Teachers, department leaders and school board members spent much of the Dec. 9 Richland School District meeting debating a proposed asynchronous learning pilot that district staff say would be offered on a small scale next semester to students who are credit-deficient.
"This plan will ruin that," said Brian Palmer, a science teacher at Hanford High School, criticizing a proposal that he said would force PE and health teachers to build new fully online programs on a tight timeline.
District leaders, including Dr. Jones, presented the pilot as a targeted, supplemental option for seniors and other students who are behind on graduation credits. "The intent was really to try something on a small scale going into second semester, and trying to identify the needs of students that had credits that were credit-deficient for graduation," Jones said, adding that nothing in the presentation was "set in stone."
Why it matters: Board members and teachers said the plan, as described in meeting materials and public comment, lacked clear implementation details on who would teach asynchronous courses, how students would be selected, and how the district would ensure online offerings meet the district's learning standards.
Teachers warned the pilot could unintentionally encourage students to take easier online options rather than stay in comprehensive classes that teach teamwork and other in-person skills. Janet Shuster, department head for physical education at Richland High School, asked multiple procedural questions about eligibility, crediting and task-force membership. "An asynchronous learning environment for especially physical education and health is putting our department and the integrity of our department in jeopardy," she said.

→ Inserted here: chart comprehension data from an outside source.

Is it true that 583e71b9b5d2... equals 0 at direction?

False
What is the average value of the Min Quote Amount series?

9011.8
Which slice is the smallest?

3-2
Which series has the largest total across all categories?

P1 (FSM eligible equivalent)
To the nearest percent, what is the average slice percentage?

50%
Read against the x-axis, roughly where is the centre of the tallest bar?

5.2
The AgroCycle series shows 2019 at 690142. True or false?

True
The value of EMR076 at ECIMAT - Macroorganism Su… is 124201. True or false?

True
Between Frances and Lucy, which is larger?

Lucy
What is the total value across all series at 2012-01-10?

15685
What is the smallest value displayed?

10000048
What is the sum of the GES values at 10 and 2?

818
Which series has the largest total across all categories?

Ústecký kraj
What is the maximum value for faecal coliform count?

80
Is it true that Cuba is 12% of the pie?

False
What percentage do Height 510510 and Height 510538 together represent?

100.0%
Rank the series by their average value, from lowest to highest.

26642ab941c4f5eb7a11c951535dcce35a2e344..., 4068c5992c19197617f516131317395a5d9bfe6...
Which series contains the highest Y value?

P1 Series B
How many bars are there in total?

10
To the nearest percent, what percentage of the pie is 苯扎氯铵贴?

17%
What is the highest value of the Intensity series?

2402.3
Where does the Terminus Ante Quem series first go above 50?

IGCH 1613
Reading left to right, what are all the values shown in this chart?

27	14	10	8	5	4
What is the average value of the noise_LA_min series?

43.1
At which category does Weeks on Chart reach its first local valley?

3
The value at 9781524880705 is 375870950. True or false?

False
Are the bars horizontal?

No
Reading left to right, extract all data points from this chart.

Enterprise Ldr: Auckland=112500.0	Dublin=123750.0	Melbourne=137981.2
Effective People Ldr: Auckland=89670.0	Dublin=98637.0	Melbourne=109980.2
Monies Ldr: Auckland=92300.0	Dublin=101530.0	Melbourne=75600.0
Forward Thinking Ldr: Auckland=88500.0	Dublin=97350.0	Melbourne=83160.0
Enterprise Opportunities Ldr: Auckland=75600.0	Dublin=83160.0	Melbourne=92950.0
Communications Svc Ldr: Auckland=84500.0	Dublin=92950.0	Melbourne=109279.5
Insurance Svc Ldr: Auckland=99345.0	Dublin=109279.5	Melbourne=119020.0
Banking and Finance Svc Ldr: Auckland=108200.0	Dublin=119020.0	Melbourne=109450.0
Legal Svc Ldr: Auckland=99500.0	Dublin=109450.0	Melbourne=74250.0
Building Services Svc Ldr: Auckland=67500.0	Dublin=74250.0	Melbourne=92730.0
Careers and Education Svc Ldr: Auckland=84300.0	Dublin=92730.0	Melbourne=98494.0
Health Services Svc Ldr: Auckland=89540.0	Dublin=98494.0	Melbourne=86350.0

District staff and partners: District staff said the pilot would leverage some existing curricula used by HomeLink and purchased asynchronous products, and that the district had included a PCOA teacher and high school principals in planning. Staff said PCOA currently delivers synchronous online courses and HomeLink has purchased asynchronous offerings; the new pilot would aim to keep more students enrolled within district-run programs rather than purchasing third-party courses. The district also noted data collection and a related program audit being conducted with Whitworth University, which will provide recommendations and an implementation timeline.
Board concerns and next steps: Several board members said they supported the concept of offering more in-district options but asked for a slower, more collaborative approach. "I want it to be done well and collaboratively," one board member said, urging a backward implementation plan that identifies staff, curriculum and student sign-ups before a pilot begins. Board members repeatedly asked staff to return with clearer staffing plans, training timelines, and enrollment criteria. The Whitworth team's recommendations are expected to be available in February; board members asked for the district to present the recommendations and a concrete implementation plan for review before any pilot launch.
The board did not take a vote on launching a pilot during the meeting; instead, members directed staff to continue stakeholder engagement, provide required clarifications about curriculum and staffing, and report back with specific recommendations and timelines.